Ship Crews Vulnerable to Human Trafficking and Slavery: Minister

Maritime Affairs and Fisheries Minister Susi Pudjiastuti on Monday (12/02) ridiculed her subordinates for not benefiting from the ministry’s regular business and investment forums and urged them to come up with more creative business ideas.(Reuters Photo/Beawiharta)

By : Sheany | on 8:12 PM March 27, 2017
Category : News, Featured, Maritime

Jakarta. Maritime Affairs and Fisheries Minister Susi Pudjiastuti said on Monday (27/03) that the international community must comply with Indonesian regulations on fishing vessels when traveling through national waters as ship crews in the region are becoming increasingly vulnerable to human trafficking.

"There are thousands of Indonesian ship crews working abroad, so we want to make sure that the efforts we are putting out there are in compliance with and legitimized by the international community," Susi said during her keynote speech at the International Conference on Human Rights Protection in the Fishing Industry at the Maritime Affairs and Fisheries building in Central Jakarta.

She added that human rights supposedly guaranteed to international crews, especially in respect to labor conditions, are often unenforced or ignored.

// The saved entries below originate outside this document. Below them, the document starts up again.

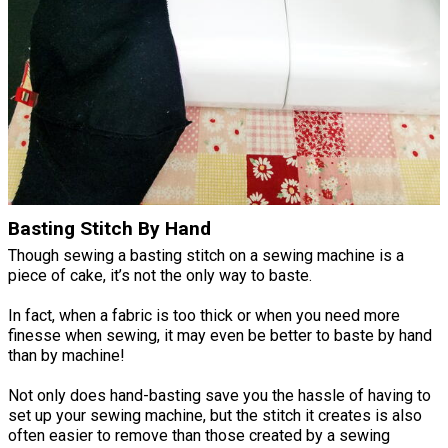
Basting Stitch By Hand
Though sewing a basting stitch on a sewing machine is a
piece of cake, it’s not the only way to baste.
In fact, when a fabric is too thick or when you need more
finesse when sewing, it may even be better to baste by hand
than by machine!
Not only does hand-basting save you the hassle of having to
set up your sewing machine, but the stitch it creates is also
often easier to remove than those created by a sewing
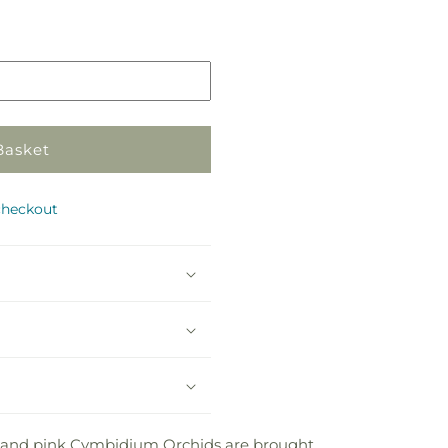
Pickup
in
store
Basket
checkout
te and pink Cymbidium Orchids are brought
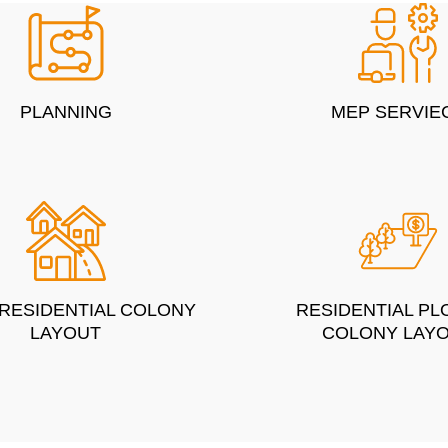
PLANNING
MEP SERVIE
 RESIDENTIAL COLONY
RESIDENTIAL PL
LAYOUT
COLONY LAY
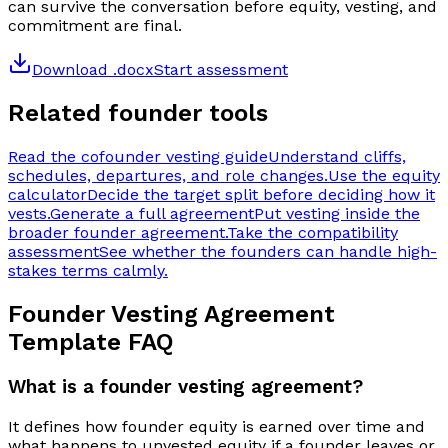
can survive the conversation before equity, vesting, and
commitment are final.
Download .docx
Start assessment
Related founder tools
Read the cofounder vesting guide
Understand cliffs,
schedules, departures, and role changes.
Use the equity
calculator
Decide the target split before deciding how it
vests.
Generate a full agreement
Put vesting inside the
broader founder agreement.
Take the compatibility
assessment
See whether the founders can handle high-
stakes terms calmly.
Founder Vesting Agreement
Template
FAQ
What is a founder vesting agreement?
It defines how founder equity is earned over time and
what happens to unvested equity if a founder leaves or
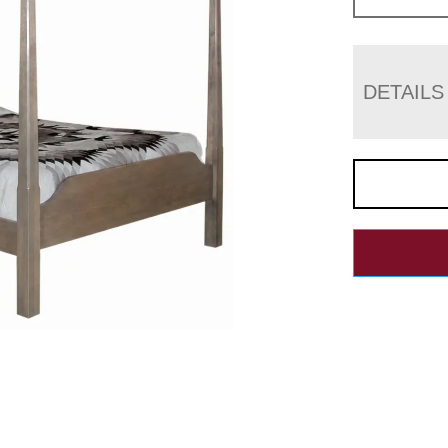
DETAILS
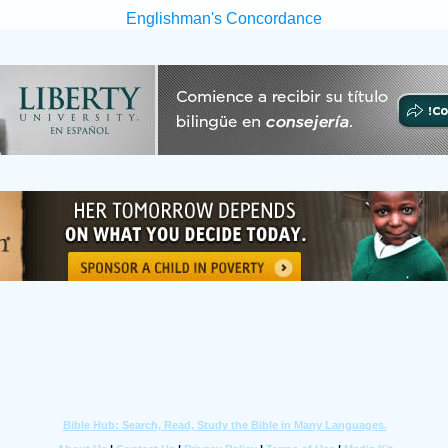
Englishman's Concordance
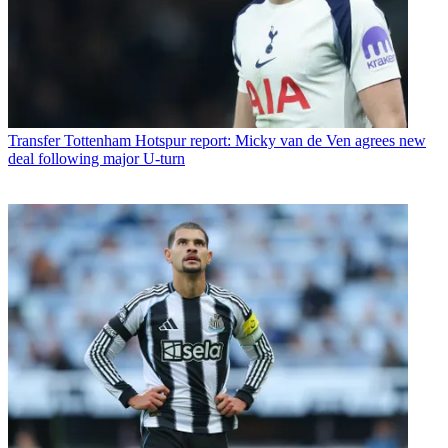
Transfer
Tottenham Hotspur report: Micky van de Ven agrees new
deal following major U-turn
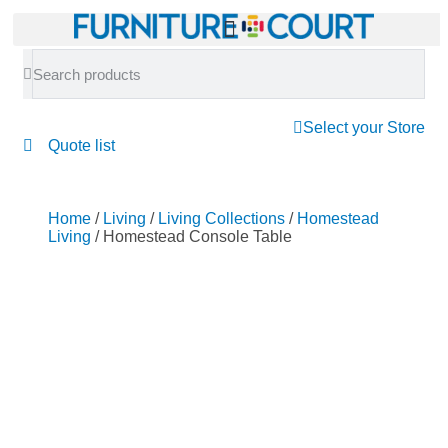
Select your Store
Quote list
Home
/
Living
/
Living Collections
/
Homestead
Living
/ Homestead Console Table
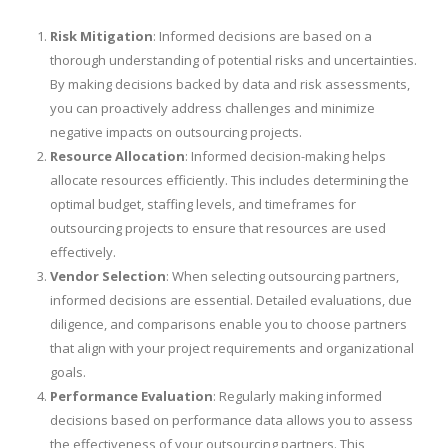
Risk Mitigation
: Informed decisions are based on a
thorough understanding of potential risks and uncertainties.
By making decisions backed by data and risk assessments,
you can proactively address challenges and minimize
negative impacts on outsourcing projects.
Resource Allocation
: Informed decision-making helps
allocate resources efficiently. This includes determining the
optimal budget, staffing levels, and timeframes for
outsourcing projects to ensure that resources are used
effectively.
Vendor Selection
: When selecting outsourcing partners,
informed decisions are essential. Detailed evaluations, due
diligence, and comparisons enable you to choose partners
that align with your project requirements and organizational
goals.
Performance Evaluation
: Regularly making informed
decisions based on performance data allows you to assess
the effectiveness of your outsourcing partners. This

According to Susi, the Indonesian government's rescue of 2,000 trafficked fishermen working on Thai vessels in Benjina, Maluku, in 2015 has "opened everybody’s eyes that slavery, forced labor and human trafficking still exist in the fishing industry."

In light of those events, Susi said that the central government is working to ensure human rights are protected in all sectors of the country’s fishing industry.

Minister of Manpower Hanif Dhakiri said the international conference served as a platform to exchange ideas and initiatives meant to increase protection for ship crews, and to enhance efforts to combat human trafficking common in the region's fishing industry.

Hanif added that the central government is committed to increasing protection for the industry's labor force, citing continued efforts in improving existing regulations through cooperation across several ministries.

Future cooperation might see the Manpower Ministry borrow vessels from the Maritime Affairs and Fisheries Ministry to oversee labor conditions on ships operating in Indonesian waters.

The central government also hopes that illegal, unreported and unregulated (IUU) fishing will ultimately be classified by the international community as a transnational, organized crime as a result of Monday's conference.

The conference was organized by the Maritime Affairs and Fisheries Ministry and Satgas 115  the national anti-illegal fishing task force  in conjunction with the Asean Intergovernmental Commission on Human Rights and the Belgian Embassy in Jakarta.